What is being asked:
Rewrite the stretch from the start of the records through the line containing "Identify the document", putting "Drawn" in place of "Rendered" and leaving everything else unchanged.

Exercise materials:

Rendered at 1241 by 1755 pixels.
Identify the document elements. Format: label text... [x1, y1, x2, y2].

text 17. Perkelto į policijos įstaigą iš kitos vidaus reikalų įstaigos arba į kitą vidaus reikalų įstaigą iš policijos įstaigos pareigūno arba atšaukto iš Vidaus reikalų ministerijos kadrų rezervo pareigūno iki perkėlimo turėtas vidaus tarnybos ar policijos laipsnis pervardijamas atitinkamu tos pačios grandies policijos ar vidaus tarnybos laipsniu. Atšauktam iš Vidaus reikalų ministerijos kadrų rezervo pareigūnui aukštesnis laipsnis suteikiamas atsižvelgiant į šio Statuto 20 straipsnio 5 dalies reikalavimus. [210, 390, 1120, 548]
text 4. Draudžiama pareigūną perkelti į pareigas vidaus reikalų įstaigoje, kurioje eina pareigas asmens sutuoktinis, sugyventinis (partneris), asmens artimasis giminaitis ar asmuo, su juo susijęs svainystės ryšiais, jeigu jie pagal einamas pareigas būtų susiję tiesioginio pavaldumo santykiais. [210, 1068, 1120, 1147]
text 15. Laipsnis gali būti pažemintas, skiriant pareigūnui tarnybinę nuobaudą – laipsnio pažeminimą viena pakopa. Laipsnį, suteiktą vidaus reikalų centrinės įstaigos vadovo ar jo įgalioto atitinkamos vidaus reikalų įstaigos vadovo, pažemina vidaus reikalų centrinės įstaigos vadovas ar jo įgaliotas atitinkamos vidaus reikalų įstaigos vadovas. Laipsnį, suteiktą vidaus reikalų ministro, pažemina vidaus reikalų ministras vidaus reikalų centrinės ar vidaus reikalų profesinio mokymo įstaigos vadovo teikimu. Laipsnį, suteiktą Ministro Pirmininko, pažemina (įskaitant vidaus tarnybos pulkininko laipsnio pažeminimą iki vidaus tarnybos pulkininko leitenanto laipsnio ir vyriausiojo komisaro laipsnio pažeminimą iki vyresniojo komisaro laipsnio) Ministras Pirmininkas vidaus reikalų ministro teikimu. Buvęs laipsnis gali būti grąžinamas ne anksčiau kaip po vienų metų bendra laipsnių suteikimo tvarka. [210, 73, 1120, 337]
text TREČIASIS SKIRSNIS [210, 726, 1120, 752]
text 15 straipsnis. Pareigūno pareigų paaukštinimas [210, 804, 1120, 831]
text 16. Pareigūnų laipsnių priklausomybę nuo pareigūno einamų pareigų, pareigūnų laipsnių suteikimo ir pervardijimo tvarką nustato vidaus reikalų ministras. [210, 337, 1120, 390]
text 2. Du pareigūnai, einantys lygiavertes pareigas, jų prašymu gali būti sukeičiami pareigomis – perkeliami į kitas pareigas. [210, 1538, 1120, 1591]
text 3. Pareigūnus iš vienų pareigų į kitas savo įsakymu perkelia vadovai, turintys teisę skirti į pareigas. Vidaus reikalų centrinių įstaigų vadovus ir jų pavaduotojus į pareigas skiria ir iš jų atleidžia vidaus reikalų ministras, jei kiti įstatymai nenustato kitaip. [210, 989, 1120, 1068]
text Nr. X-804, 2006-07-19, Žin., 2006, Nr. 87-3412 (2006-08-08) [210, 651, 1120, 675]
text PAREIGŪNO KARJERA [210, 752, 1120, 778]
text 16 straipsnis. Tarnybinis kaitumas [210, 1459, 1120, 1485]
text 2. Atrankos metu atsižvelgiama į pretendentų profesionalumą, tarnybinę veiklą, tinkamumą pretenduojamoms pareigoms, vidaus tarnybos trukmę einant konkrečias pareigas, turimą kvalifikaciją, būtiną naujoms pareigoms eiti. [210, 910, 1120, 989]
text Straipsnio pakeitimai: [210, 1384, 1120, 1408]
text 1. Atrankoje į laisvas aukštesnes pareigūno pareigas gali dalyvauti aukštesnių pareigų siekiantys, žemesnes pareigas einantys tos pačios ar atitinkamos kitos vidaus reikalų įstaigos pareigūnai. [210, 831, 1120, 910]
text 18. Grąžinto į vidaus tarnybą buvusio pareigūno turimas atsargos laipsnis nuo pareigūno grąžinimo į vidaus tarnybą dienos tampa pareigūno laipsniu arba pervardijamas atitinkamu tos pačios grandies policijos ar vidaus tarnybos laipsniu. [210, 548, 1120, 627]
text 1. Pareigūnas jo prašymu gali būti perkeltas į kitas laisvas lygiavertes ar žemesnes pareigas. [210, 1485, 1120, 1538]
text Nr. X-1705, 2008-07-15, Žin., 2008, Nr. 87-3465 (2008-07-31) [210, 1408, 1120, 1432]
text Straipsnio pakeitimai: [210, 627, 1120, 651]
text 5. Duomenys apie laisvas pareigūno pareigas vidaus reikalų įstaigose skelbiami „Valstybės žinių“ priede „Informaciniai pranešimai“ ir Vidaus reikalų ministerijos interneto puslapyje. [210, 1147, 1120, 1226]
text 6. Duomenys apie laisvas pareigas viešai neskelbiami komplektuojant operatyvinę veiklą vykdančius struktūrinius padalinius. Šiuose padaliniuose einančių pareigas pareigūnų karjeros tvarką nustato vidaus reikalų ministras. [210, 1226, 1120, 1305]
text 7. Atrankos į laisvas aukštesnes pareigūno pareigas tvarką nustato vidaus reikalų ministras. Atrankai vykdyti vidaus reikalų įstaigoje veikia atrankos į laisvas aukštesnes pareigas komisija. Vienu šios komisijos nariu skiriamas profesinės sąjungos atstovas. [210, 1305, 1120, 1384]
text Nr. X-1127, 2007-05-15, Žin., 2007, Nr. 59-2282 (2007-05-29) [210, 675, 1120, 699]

Expected output:
Drawn at 1241 by 1755 pixels.
Identify the document elements. Format: label text... [x1, y1, x2, y2].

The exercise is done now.